» **Passage**:
:::
We use the Wellness Puppy Treats (Petco carries them) and I cut each square up into 6 pieces. We also use small cubes of turkey or chicken. Pixie inhales both of these and the Wellness treats have only good ingredients in them. They look and smell like jerky.


----------



## Evye's Mom (Dec 16, 2008)

I like the Wellness Puppy treats too. They got a little tired of them so I still have 3 bags put aside. I figure when I reintroduce them, they will love them again. I cut them up too...sort of chewy.


----------



## Colleen G (Jun 25, 2008)

Our favorite is chicken liver. She only gets it when we are training, which makes it special and does not get tired of it...so far anyways. For treats other than training, we use cooked carrots or raw, and dehydrated peas. Both our dogs get the same treats, and they will do anything for them.
:::
» **The data**:
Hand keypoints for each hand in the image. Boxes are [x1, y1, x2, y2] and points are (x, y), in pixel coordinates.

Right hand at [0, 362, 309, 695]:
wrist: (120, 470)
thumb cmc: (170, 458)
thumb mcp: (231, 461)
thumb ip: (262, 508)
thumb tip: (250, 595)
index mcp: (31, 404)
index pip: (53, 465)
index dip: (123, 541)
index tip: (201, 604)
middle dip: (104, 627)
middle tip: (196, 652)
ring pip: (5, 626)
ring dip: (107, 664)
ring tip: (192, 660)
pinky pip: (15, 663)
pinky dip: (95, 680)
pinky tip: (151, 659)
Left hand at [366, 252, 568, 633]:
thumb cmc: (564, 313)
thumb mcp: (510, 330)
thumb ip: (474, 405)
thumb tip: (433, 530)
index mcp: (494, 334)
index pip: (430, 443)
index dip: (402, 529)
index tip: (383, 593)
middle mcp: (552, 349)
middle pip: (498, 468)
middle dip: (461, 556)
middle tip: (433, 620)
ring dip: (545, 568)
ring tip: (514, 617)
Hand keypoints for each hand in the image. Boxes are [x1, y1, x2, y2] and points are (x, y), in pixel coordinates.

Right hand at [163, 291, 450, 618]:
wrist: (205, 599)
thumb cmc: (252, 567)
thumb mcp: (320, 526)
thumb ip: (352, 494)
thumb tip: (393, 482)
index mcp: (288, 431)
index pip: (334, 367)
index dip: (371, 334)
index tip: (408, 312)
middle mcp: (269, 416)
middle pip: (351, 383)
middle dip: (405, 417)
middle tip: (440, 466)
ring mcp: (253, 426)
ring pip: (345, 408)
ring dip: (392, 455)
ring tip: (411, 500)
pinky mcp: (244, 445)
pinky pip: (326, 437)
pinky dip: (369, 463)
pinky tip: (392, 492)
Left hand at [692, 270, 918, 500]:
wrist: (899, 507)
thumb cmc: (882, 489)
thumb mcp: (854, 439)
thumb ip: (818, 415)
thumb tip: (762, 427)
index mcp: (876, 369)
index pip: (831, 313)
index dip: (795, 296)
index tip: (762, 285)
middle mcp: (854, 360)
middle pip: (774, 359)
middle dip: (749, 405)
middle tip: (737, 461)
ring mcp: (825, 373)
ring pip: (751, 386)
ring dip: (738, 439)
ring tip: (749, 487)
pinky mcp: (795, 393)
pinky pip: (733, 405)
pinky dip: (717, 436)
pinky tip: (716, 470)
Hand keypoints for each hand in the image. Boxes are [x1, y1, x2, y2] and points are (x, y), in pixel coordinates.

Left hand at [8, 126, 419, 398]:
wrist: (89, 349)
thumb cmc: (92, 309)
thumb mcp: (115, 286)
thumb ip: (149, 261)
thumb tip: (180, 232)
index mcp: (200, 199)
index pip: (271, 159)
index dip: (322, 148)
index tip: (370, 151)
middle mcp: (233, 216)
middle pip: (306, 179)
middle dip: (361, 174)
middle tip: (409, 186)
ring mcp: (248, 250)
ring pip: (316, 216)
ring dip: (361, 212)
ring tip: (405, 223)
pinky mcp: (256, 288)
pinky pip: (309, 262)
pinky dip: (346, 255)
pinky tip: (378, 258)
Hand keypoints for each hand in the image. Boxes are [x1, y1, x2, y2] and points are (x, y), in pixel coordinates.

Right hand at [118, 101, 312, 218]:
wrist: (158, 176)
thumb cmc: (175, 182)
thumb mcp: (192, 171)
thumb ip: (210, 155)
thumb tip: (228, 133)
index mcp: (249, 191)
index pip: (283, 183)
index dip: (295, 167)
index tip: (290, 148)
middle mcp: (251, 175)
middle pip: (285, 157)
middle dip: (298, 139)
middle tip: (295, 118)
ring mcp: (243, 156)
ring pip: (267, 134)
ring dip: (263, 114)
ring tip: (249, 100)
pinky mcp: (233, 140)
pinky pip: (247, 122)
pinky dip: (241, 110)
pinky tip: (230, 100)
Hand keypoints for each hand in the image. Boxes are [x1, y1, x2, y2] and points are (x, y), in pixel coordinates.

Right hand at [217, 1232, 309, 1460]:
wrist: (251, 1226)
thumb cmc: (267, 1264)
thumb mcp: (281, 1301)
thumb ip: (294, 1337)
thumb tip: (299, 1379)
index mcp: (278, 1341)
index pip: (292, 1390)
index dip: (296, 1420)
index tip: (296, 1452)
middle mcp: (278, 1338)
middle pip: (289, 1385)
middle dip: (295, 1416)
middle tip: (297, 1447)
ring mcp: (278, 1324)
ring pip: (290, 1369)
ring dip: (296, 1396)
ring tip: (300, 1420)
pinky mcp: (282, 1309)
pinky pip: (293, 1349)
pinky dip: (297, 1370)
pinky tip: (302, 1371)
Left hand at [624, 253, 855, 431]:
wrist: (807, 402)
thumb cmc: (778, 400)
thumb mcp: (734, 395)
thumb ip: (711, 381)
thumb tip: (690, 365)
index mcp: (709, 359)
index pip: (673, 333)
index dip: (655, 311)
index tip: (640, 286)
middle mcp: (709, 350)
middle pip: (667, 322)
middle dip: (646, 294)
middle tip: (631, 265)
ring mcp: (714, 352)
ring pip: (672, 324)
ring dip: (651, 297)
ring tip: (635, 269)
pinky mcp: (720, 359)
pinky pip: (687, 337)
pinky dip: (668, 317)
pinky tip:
:::
» **Required work**:
1. Translate this sentence from the dog-treat thread into Spanish: "We also use small cubes of turkey or chicken."
2. Reproduce the part of the dog-treat thread starting with "## Evye's Mom" and going on through "anything for them.".
3. Write what comes next in the dog-treat thread, picking up after its last sentence.

» **Expected results**:
1. También usamos cubitos de pavo o de pollo.

2.
## Evye's Mom (Dec 16, 2008)

I like the Wellness Puppy treats too. They got a little tired of them so I still have 3 bags put aside. I figure when I reintroduce them, they will love them again. I cut them up too...sort of chewy.


----------



## Colleen G (Jun 25, 2008)

Our favorite is chicken liver. She only gets it when we are training, which makes it special and does not get tired of it...so far anyways. For treats other than training, we use cooked carrots or raw, and dehydrated peas. Both our dogs get the same treats, and they will do anything for them.

3.
----------



## marb42 (Oct 19, 2008)

Mine loves bits of fresh boiled chicken, Bil-Jac liver training treats or bits of chicken jerkey.


----------



## irnfit (Nov 21, 2006)

Mine love freeze dried liver, but recently have fallen in love with another Merrick treat (lungs, uke. They also love Charlie Bear liver treats. I have been using these for training and have even gotten my DD's dogs to respond. I got my dehydrator about a month ago, but haven't had the time to use it yet. I know they will love the jerky.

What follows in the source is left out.